Specialists have a unique societal role as professionals with a distinct body of knowledge, skills, and attitudes dedicated to improving the health and well-being of others. Specialists are committed to the highest standards of excellence in clinical care and ethical conduct, and to continually perfecting mastery of their discipline.
- Deliver highest quality care with integrity, honesty and compassion.
- Exhibit appropriate personal and interpersonal professional behaviours.
- Practise medicine ethically consistent with obligations of a physician.
- Discipline - Based Objectives:
- display attitudes commonly accepted as essential to professionalism including the ability to deliver high quality care with integrity, honesty, compassion and sensitivity toward cultural and gender issues;
- use appropriate strategies to maintain and advance professional competence;
- continually evaluate one's abilities, knowledge and skills and know one's limitations of professional competence.
- Personal/Professional Boundary Objectives:
- adopt specific strategies to heighten personal and professional awareness and explore and resolve interpersonal difficulties in professional relationships;
- consciously strive to balance personal and professional roles and responsibilities and to demonstrate ways of attempting to resolve conflicts and role strain.
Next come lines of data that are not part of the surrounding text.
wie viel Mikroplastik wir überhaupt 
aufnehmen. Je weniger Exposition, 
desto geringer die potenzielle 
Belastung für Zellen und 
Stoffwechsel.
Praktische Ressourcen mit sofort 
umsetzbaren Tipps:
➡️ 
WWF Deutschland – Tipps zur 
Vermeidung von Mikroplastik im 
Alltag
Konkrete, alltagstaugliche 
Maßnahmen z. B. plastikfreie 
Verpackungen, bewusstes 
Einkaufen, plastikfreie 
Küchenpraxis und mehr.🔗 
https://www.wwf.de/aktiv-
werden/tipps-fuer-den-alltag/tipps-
- Objectives Related to Ethics and Professional Bodies:
- know and understand the professional, legal and ethical codes to which physicians are bound;
- know, understand and be able to apply the bioethical principles involved with the donation and allocation of living as well as deceased donor organs;
- know, understand and be able to apply the bioethical principles involved in the genetic counselling of patients and families with hereditary renal disease;
- recognize, analyse and attempt to resolve in clinical practice ethical issues such as truth-telling, consent, advanced directives, confidentiality, end-of-life care, conflict of interest, resource allocation, and research ethics;
- understand and be able to apply relevant legislation that relates to the health care system in order to guide one's clinical practice (e.g. advance directives, power of attorney);
- recognize, analyse and know how to deal with unprofessional behaviours in clinical practice, taking into account local and provincial regulations.